** RECORD SET follows **

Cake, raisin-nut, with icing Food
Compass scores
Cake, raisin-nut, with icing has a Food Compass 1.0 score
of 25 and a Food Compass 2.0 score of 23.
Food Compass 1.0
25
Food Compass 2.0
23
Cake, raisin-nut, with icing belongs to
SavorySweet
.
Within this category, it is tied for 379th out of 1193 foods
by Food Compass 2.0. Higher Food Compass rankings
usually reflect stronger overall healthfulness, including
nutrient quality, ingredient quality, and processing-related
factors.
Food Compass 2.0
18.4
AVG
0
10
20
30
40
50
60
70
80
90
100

** End of RECORD SET **

- _BRIEF_
Please copy the whole of the material exactly as written.

- _EXERCISE RESULT_
Cake, raisin-nut, with icing Food
Compass scores
Cake, raisin-nut, with icing has a Food Compass 1.0 score
of 25 and a Food Compass 2.0 score of 23.
Food Compass 1.0
25
Food Compass 2.0
23
Cake, raisin-nut, with icing belongs to
SavorySweet
.
Within this category, it is tied for 379th out of 1193 foods
by Food Compass 2.0. Higher Food Compass rankings
usually reflect stronger overall healthfulness, including
nutrient quality, ingredient quality, and processing-related
factors.
Food Compass 2.0
18.4
AVG
0
10
20
30
40
50
60
70
80
90
100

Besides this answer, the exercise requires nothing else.